Staleness protection: mark_triaged re-fetches the issue from Linear before applying changes. If someone else already prioritized it, Claude skips it. If the content changed since the queue was fetched, Claude shows what changed and re-evaluates. Embeddings are automatically updated when content changes.
Best results: Run triage from within your project directory so Claude can explore the actual codebase. If you use Cuttlefish, its MCP tools (get_symbols, find_references) give Claude even richer code context.
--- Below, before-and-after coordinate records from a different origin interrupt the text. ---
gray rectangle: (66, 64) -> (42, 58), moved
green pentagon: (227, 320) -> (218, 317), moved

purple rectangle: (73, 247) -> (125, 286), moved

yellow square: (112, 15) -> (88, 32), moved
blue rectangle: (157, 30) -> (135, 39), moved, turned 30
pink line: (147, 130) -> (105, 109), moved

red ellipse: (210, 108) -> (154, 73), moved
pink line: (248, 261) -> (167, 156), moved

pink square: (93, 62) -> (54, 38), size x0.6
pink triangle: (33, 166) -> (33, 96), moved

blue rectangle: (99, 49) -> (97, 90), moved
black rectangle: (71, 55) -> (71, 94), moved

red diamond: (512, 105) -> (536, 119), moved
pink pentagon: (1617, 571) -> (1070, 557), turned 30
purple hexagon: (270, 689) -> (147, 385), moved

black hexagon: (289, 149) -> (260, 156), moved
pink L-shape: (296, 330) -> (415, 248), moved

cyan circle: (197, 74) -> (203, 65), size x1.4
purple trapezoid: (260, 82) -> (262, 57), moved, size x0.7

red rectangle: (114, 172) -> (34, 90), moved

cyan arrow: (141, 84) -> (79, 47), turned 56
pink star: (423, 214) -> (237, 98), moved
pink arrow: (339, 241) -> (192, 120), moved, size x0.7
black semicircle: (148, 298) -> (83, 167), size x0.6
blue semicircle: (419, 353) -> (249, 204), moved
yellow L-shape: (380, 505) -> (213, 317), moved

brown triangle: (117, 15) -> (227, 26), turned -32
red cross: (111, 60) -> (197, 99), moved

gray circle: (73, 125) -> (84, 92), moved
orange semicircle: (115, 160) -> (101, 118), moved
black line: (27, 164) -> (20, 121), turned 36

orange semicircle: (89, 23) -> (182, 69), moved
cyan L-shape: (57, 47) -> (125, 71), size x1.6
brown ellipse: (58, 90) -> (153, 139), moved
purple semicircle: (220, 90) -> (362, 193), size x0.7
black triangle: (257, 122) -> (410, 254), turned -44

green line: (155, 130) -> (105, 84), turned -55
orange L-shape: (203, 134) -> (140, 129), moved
You can also add project-specific guidance in your CLAUDE.md:
When triaging Linear issues, present and resolve one issue at a time
before moving to the next. Explore the codebase to understand each
issue's context before asking questions.
Data storage
| Path | Contents |
|---|---|
~/.config/rectilinear/config.toml |
API keys, defaults, preferences |
~/.local/share/rectilinear/rectilinear.db |
SQLite database (issues, FTS index, embeddings) |
~/.local/share/rectilinear/models/ |
Local GGUF models (auto-downloaded) |
Search modes
FTS — BM25 keyword search via SQLite FTS5 with Porter stemming. Fast, no embeddings needed.
Vector — Embeds the query via Gemini API, computes cosine similarity against stored issue chunks, returns max similarity per issue.
Hybrid (default) — Runs both FTS and vector search, combines results with Reciprocal Rank Fusion (score = Σ 1/(k + rank)). For duplicate detection, vector results are weighted 0.7 vs FTS 0.3.